Month-on-month urban consumer price inflation rose to 1.8 percent from 0.3 percent a month prior, the agency said.
Inflation has fallen to some of its lowest levels in well over a decade, and despite quickening in October, remains below the central bank’s target rate of 6-12 percent.
CAPMAS attributed October’s higher headline rate partly to increases in prices of vegetables and education.
“The inflation figures came in line with expectations,” said Radwa El-Swaify of Pharos Securities Brokerage. “We expect the upward trend to continue until the end of this year, but at a lower rate than September and October.”
Inflation figures are being closely watched ahead of a meeting of the central bank’s monetary policy committee on Thursday to set interest rates.
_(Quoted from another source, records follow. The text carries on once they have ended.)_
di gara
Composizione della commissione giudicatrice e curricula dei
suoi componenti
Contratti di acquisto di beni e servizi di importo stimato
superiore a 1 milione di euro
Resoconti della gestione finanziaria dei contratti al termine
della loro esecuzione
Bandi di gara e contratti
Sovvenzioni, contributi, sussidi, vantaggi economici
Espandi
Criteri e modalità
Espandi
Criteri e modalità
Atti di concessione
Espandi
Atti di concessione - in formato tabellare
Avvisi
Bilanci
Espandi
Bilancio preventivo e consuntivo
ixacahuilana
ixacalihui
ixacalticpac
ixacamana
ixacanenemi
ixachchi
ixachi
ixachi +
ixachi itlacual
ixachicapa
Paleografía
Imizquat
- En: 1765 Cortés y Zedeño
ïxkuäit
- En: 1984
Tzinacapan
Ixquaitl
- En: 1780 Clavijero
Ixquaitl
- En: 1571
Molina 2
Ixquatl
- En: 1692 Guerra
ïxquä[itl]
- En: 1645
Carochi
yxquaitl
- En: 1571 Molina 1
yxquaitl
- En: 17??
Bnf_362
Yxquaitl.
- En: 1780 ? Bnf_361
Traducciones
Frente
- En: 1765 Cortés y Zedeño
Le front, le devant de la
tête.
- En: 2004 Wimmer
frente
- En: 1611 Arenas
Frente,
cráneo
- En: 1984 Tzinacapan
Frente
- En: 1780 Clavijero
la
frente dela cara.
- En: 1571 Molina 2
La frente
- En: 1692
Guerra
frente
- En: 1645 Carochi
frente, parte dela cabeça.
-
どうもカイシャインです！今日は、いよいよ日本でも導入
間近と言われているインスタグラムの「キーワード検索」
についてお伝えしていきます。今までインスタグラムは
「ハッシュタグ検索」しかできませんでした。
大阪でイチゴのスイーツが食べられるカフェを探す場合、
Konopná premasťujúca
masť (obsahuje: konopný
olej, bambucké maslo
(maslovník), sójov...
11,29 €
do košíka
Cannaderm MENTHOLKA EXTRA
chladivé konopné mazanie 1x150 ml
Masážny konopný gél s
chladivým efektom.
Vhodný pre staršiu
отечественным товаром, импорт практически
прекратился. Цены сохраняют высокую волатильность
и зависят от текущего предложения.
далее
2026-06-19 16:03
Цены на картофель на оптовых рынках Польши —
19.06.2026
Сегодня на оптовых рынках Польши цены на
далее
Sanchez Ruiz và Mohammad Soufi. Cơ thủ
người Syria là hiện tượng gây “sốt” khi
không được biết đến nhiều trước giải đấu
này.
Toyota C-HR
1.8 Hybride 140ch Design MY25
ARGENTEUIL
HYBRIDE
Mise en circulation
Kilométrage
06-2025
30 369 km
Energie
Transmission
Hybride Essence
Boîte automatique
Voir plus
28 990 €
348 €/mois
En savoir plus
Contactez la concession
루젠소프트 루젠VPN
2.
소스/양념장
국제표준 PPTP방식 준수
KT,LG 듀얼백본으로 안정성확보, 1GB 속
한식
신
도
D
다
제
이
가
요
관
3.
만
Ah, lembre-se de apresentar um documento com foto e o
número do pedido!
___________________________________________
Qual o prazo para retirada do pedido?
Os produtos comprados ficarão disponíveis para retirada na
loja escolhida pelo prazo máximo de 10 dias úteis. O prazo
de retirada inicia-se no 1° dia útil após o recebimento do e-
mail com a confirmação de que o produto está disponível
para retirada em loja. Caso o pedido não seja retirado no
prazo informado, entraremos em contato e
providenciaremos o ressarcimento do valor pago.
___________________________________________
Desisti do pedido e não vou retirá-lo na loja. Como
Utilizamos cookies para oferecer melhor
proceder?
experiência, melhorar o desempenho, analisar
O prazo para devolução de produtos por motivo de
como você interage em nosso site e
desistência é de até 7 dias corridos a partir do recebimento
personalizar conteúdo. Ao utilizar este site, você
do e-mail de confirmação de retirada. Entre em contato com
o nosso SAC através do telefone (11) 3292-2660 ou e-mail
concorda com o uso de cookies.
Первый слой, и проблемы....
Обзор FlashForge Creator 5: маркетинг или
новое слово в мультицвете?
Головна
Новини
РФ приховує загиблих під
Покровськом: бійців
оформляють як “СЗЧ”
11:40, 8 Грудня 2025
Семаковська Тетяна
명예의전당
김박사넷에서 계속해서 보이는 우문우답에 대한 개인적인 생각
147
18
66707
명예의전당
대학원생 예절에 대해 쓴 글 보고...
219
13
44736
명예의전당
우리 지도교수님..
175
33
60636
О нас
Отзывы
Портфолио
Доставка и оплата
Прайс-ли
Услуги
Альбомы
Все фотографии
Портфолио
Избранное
At its previous meeting in late September, the committee cut the overnight lending rate by 50 basis points to 9.75 percent, but economists say the bank has been cautious as it seeks to support the currency and treasury bill sales.
Inflation peaked at 33 percent in mid-2017 after Egypt undertook austerity measures linked to a three-year loan program with the International Monetary Fund (IMF). In recent months it has fallen back to near its slowest since 2005.
Under pressure from the COVID-19 pandemic, Egypt negotiated two new IMF loans this year worth nearly $8 billion. Under one of the loans, Egypt had committed to consultations with the IMF board if year-on-year inflation fell below 4 percent as of September.